Internet Voting Security: Wishful Thinking Doesn’t Make It True
Freedom to Tinker 2013-04-03
[The following is a post written at my invitation by Professor Duncan Buell from the University of South Carolina. Curiously, the poll Professor Buell mentions below is no longer listed in the list of past & present polls on the Courier-Journal site, but is available if you kept the link.]
On Thursday, March 21, in the midst of Kentucky’s deliberation over allowing votes to be cast over the Internet, the daily poll of the Louisville Courier-Journal asked the readers, “Should overseas military personnel be allowed to vote via the Internet?” This happened the day before their editorial rightly argued against Internet voting at this time.
One of the multiple choice answers was “Yes, it can be made just as secure as any balloting system.” This brings up the old adage, “we are all entitled to our own opinions, but we are not entitled to our own facts.” The simple fact is that Internet voting is possible – but it is definitely NOT as secure as some other balloting systems. This is not a matter of opinion, but a matter of fact. Votes cast over the Internet are easily subject to corruption in a number of different ways.
To illustrate this point, two colleagues, both former students, wrote simple software scripts that allowed us to vote multiple times in the paper’s opinion poll. We could have done this with repeated mouse clicks on the website, but the scripts allowed us to do it automatically, and by night’s end we had voted 60,000 times.
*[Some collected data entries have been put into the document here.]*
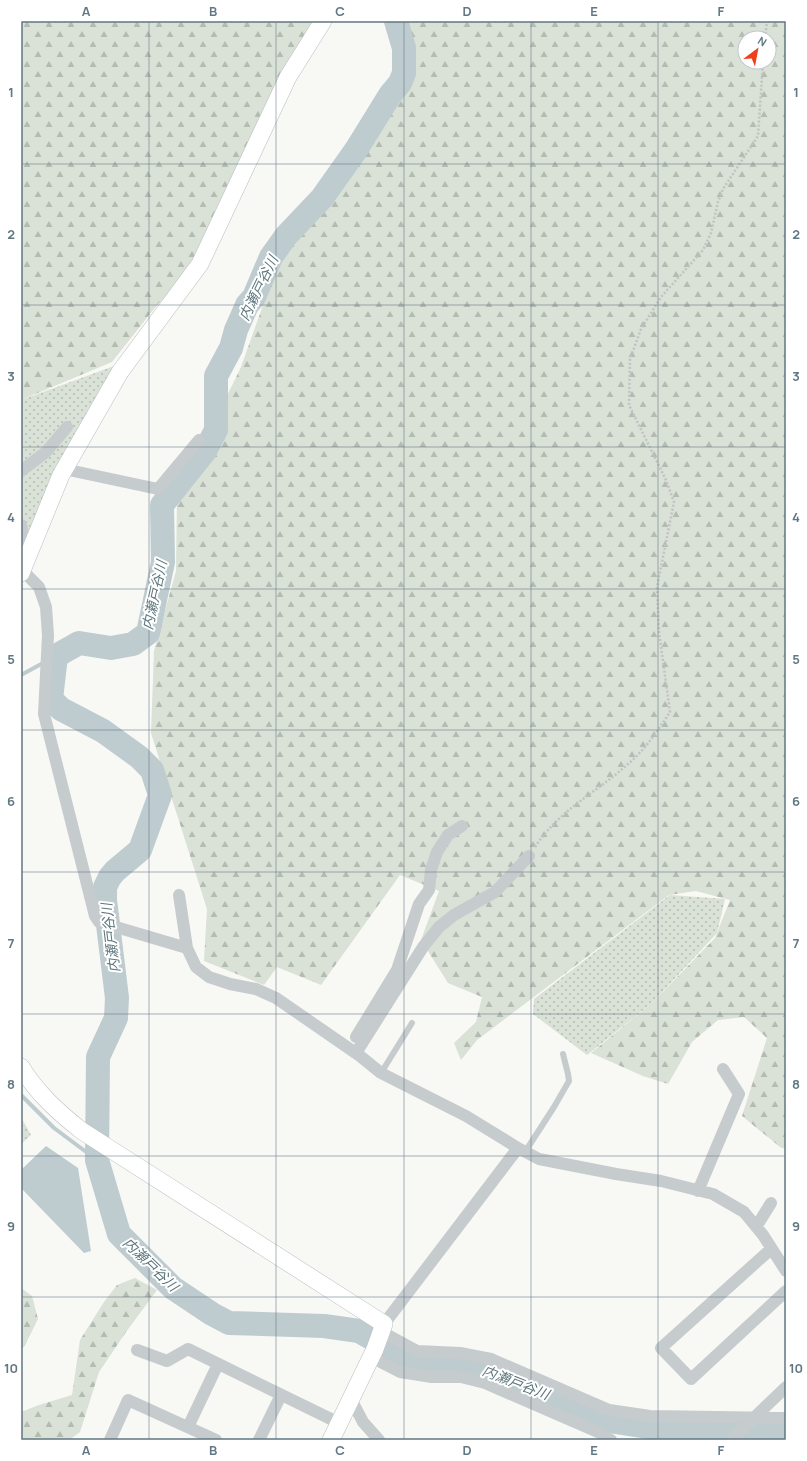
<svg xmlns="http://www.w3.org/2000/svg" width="807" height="1461" font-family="Manrope,'Noto Sans JP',sans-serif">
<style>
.grass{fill:url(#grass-dots)}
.forest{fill:url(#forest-firs);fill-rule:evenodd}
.water{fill:#becbcf}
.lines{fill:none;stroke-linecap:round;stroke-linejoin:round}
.stream{stroke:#becbcf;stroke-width:4}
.river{stroke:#becbcf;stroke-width:24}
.secondary-casing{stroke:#b8bec2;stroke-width:18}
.path{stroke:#bfc3c4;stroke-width:2.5;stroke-dasharray:2 2;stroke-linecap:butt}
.lane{stroke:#c6cbce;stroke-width:6}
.street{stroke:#c6cbce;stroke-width:12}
.secondary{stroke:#fff;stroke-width:17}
.grid{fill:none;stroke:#617783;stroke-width:1;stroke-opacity:0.55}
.labels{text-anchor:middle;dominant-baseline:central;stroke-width:4;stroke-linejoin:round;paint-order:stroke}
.water-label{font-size:14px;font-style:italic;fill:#5c767d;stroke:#fff}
.neatline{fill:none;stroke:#617783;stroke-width:1.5}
.grid-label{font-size:13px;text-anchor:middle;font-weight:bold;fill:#617783}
</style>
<defs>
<pattern id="grass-dots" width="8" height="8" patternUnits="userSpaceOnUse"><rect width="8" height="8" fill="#dae1d6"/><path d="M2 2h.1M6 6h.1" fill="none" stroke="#b4bbb3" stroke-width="1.8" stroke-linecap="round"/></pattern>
<pattern id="forest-firs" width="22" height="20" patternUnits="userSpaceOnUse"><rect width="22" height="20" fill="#dae1d6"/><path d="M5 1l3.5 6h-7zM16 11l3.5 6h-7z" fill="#b4bbb3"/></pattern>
</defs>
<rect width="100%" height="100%" fill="#f8f8f5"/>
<path class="grass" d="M 114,366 L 21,558 L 21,400 Z
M 670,895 L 725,899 L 717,933 L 652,1003 L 587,1055 L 533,1014 L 534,999 Z
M 21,1117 L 31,1135 L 21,1144 Z"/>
<path class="forest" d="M 21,21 L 327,21 L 261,147 L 192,271 L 157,305 L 112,362 L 21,400 Z
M 412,21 L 786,21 L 786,1149 L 780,1147 L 742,1116 L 767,1038 L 744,1017 L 718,1020 L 692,1042 L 668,1084 L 643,1076 L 591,1053 L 652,1003 L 715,938 L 730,900 L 696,891 L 669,895 L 477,1040 L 461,1060 L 454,1043 L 476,1022 L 482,997 L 448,983 L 421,940 L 439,891 L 400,875 L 321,985 L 277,967 L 264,985 L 204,961 L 207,909 L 151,733 L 154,651 L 176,571 L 177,499 L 241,367 L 282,252 L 364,142 L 404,86 L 405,36 L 409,23 ZM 745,38 L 769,38 L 769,62 L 745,62 Z
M 135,1278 L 157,1290 L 126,1332 L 99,1372 L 80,1432 L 69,1440 L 21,1440 L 21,1412 L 39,1405 L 72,1395 L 80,1340 L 104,1302 L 117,1285 Z
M 21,1288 L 32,1296 L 38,1319 L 25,1345 L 21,1350 Z"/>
<path class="water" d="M 46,1146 L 78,1168 L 91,1251 L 84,1253 L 21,1188 L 21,1170 Z"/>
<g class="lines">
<path class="stream" d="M 21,675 L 56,656
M 21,1095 L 54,1128 L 97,1160"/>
<path class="river" d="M 396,21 L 404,48 L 404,73 L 400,83 L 390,95 L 356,150 L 322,198 L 286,236 L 271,257 L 254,297 L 247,305 L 236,330 L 231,348 L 216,376 L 216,430 L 205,451 L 162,505 L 163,562 L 148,633 L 133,644 L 111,648 L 79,643 L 56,656 L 51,699 L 61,709 L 103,731 L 139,757 L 152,770 L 160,795 L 140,850 L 115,871 L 110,877 L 105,887 L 105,900 L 117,998 L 116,1018 L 98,1057 L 97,1160 L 119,1234 L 173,1288 L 212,1314 L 229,1323 L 324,1326 L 359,1331 L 403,1356 L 427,1364 L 474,1366 L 514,1379 L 609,1421 L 654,1428 L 786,1430"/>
<g class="secondary-casing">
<path id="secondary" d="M 21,573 L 61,475 L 120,372 L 200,264 L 288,77 L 323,21
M 21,1067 C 37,1093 58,1112 82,1131 L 384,1324 L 375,1349 L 331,1440"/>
</g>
<path class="path" d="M 765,38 L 767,21
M 535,847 C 560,809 596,793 628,764 C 645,750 658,730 670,712 L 659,632 L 657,587 L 674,502 L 666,480 L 629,405 L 630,359 L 641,329 L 661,297 L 703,250 L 711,233 L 718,202 L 723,189 L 758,136 L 763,62"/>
<path class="lane" d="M 381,1073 L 412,1023
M 525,1152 L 554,1107 L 569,1081 L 568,1074 L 563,1054"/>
<path class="street" d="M 64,469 L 158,489 L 199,440
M 21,471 L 46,452 L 67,427
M 21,525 L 23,533 L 32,545
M 22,570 L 39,587 L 46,607 L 48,635 L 44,714 L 95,916 L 99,922 L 187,948
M 179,895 L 187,948 L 196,967 L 209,977 L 230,984 L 256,989 L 276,998 L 360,1056 L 381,1073 L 466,1116 L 518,1148 L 539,1159 L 616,1174 L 661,1181 L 713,1194 L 744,1212 L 763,1235 L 786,1271
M 356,1037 L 397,970 L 419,904 L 429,890 L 431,870 L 437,852 L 448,835 L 462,826
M 356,1053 L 423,947 L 439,927 L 454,915 L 495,892 L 529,856
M 698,1191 L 739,1094 L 723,1069
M 756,1227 L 771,1203
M 771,1249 L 661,1348 L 691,1379 L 786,1291
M 384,1324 L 518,1148
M 382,1332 L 417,1351 L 460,1353 L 491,1359 L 609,1410 L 650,1416 L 786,1418
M 137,1350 L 167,1361 L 188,1349 L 339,1423
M 371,1357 L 400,1372 L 432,1377 L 461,1377 L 485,1383 L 598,1432 L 611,1440
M 351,1399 L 363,1422 L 379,1440
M 188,1427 L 218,1364
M 110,1440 L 128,1400 L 216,1440
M 259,1440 L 281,1395
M 731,1440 L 786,1387"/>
<use href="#secondary" class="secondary"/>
</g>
<path class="grid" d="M 149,21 L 149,1440M 276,21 L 276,1440M 404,21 L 404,1440M 531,21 L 531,1440M 658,21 L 658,1440M 21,164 L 786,164M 21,305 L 786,305M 21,447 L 786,447M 21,589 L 786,589M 21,730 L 786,730M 21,872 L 786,872M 21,1014 L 786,1014M 21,1156 L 786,1156M 21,1297 L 786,1297"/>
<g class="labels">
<g class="water-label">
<text transform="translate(258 288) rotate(-64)">内瀬戸谷川</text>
<text transform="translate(154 595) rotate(-78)">内瀬戸谷川</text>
<text transform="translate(110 938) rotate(-97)">内瀬戸谷川</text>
<text transform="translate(151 1264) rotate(44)">内瀬戸谷川</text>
<text transform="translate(516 1382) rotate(21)">内瀬戸谷川</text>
</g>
</g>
<rect width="807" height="1461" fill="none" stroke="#ffffff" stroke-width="44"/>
<g transform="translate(757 50) rotate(32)"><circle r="19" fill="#ffffff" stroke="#c0c9cd"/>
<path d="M0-3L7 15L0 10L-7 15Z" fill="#f13e1d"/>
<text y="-6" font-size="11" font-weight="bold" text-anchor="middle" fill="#617783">N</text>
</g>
<rect x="22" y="22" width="763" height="1417" class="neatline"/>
<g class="grid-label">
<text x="86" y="16">A</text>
<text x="213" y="16">B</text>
<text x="340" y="16">C</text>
<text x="467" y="16">D</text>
<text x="594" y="16">E</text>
<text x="721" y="16">F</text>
<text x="11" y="97">1</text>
<text x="796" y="97">1</text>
<text x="11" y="239">2</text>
<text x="796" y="239">2</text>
<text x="11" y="381">3</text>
<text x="796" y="381">3</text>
<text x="11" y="522">4</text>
<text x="796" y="522">4</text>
<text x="11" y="664">5</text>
<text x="796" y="664">5</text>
<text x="11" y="806">6</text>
<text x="796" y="806">6</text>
<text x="11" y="948">7</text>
<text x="796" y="948">7</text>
<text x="11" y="1089">8</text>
<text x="796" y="1089">8</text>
<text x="11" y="1231">9</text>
<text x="796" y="1231">9</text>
<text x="11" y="1373">10</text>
<text x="796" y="1373">10</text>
<text x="86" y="1455">A</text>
<text x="213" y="1455">B</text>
<text x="340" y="1455">C</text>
<text x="467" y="1455">D</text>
<text x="594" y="1455">E</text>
<text x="721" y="1455">F</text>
</g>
</svg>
The poll vendor’s website claims that it blocks repeated voting, but that claim is clearly not entirely true. We did not break in to change the totals. We did not breach the security of the Courier-Journal’s computers. We simply used programs instead of mouse clicks to vote on the poll website itself.
In one case, the script was a bash script that looped a specified number of times and issued a curl command. My colleague’s comment was:
I started by looking at the source code of the website, which is possible with any browser. The poll in question used a HTTP form to submit the result, and only using cookies to prevent duplicate voting. One quick Google search later, I was reading a website about how to submit form data with curl (a linux utility that allows you to send all kinds of HTTP requests from a shell). From there, it was a simple matter of tinkering with the curl command until it submitted the result I wanted, and then looping it to run a large number of times. Curl doesn’t store or use cookies unless you explicitly tell it to, so it avoided the poll’s duplicate voting system entirely.
In the other case, what we had was a simple HTML script to enter data into the web form, and the script was run repeatedly with iMacros in Firefox.
Each of the scripts was done in about 30 minutes start to finish, and then run on four computers at home (2 + 1 + 1 for the three of us). When we started, just after dinner, the vote was 255 for, 90 against, and 146 “I’d have to be convinced”, with a handful of “no opinion” votes. By 10:30pm, we had collectively voted “no” about 9000 times. By Friday morning, we had voted more than 60,000 times and the poll was running 13 to 1 against.
This was a simple online poll that was easily compromised. Internet voting vendor software will be harder to compromise, but this shows that computer security is hard and claims must be proved. Before we entrust critical public functions such as voting to such software, the public deserves a solid demonstration that such claims are truly substantiated, and policy makers need to be schooled in a proper skepticism about computer security. That has not yet happened.
There is an irony in hacking an online poll about whether voting can be hacked. But it points to a much-needed dialogue between policy makers and computer security experts. Elections are too important to be entrusted, without proof, to the marketing hype of an Internet voting company. The nation’s real elections should be decided by the voters in the nation’s jurisdictions, not by whichever entity – foreign or domestic – happens to have the best software bots running on any given biennial Tuesday in November.